### Goal of the exercise
The data follows. Retype every entry exactly.

[Extracted page text data]
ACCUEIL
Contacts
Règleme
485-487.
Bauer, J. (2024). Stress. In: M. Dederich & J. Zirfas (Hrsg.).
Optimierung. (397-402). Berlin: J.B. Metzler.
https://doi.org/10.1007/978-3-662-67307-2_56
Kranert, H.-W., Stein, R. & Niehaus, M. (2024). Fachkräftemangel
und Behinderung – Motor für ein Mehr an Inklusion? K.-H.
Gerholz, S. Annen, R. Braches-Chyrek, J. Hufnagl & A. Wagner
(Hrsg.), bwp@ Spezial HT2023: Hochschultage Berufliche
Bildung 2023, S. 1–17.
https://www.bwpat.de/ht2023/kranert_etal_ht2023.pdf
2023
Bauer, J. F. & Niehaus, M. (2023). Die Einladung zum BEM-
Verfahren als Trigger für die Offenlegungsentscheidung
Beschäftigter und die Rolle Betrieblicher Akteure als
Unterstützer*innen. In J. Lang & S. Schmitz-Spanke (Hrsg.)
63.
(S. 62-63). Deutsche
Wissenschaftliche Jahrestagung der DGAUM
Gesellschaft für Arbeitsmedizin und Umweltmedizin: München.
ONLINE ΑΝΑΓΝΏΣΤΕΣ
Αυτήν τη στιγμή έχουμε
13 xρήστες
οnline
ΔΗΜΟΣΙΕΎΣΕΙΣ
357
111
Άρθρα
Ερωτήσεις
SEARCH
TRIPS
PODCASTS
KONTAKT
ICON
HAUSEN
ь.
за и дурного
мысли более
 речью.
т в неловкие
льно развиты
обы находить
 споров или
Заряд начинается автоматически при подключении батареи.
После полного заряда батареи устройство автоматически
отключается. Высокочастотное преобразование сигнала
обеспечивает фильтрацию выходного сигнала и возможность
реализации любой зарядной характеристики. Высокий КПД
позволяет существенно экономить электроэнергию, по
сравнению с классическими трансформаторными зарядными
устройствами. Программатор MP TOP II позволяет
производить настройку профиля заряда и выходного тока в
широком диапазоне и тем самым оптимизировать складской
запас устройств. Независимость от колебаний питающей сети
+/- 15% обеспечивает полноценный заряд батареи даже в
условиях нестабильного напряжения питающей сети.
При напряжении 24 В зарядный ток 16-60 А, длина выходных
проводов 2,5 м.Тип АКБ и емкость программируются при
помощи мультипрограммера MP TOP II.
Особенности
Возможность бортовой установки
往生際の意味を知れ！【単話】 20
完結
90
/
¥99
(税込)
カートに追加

### Task response
ACCUEIL
Contacts
Règleme
485-487.
Bauer, J. (2024). Stress. In: M. Dederich & J. Zirfas (Hrsg.).
Optimierung. (397-402). Berlin: J.B. Metzler.
https://doi.org/10.1007/978-3-662-67307-2_56
Kranert, H.-W., Stein, R. & Niehaus, M. (2024). Fachkräftemangel
und Behinderung – Motor für ein Mehr an Inklusion? K.-H.
Gerholz, S. Annen, R. Braches-Chyrek, J. Hufnagl & A. Wagner
(Hrsg.), bwp@ Spezial HT2023: Hochschultage Berufliche
Bildung 2023, S. 1–17.
https://www.bwpat.de/ht2023/kranert_etal_ht2023.pdf
2023
Bauer, J. F. & Niehaus, M. (2023). Die Einladung zum BEM-
Verfahren als Trigger für die Offenlegungsentscheidung
Beschäftigter und die Rolle Betrieblicher Akteure als
Unterstützer*innen. In J. Lang & S. Schmitz-Spanke (Hrsg.)
63.
(S. 62-63). Deutsche
Wissenschaftliche Jahrestagung der DGAUM
Gesellschaft für Arbeitsmedizin und Umweltmedizin: München.
ONLINE ΑΝΑΓΝΏΣΤΕΣ
Αυτήν τη στιγμή έχουμε
13 xρήστες
οnline
ΔΗΜΟΣΙΕΎΣΕΙΣ
357
111
Άρθρα
Ερωτήσεις
SEARCH
TRIPS
PODCASTS
KONTAKT
ICON
HAUSEN
ь.
за и дурного
мысли более
 речью.
т в неловкие
льно развиты
обы находить
 споров или
Заряд начинается автоматически при подключении батареи.
После полного заряда батареи устройство автоматически
отключается. Высокочастотное преобразование сигнала
обеспечивает фильтрацию выходного сигнала и возможность
реализации любой зарядной характеристики. Высокий КПД
позволяет существенно экономить электроэнергию, по
сравнению с классическими трансформаторными зарядными
устройствами. Программатор MP TOP II позволяет
производить настройку профиля заряда и выходного тока в
широком диапазоне и тем самым оптимизировать складской
запас устройств. Независимость от колебаний питающей сети
+/- 15% обеспечивает полноценный заряд батареи даже в
условиях нестабильного напряжения питающей сети.
При напряжении 24 В зарядный ток 16-60 А, длина выходных
проводов 2,5 м.Тип АКБ и емкость программируются при
помощи мультипрограммера MP TOP II.
Особенности
Возможность бортовой установки
往生際の意味を知れ！【単話】 20
完結
90
/
¥99
(税込)
カートに追加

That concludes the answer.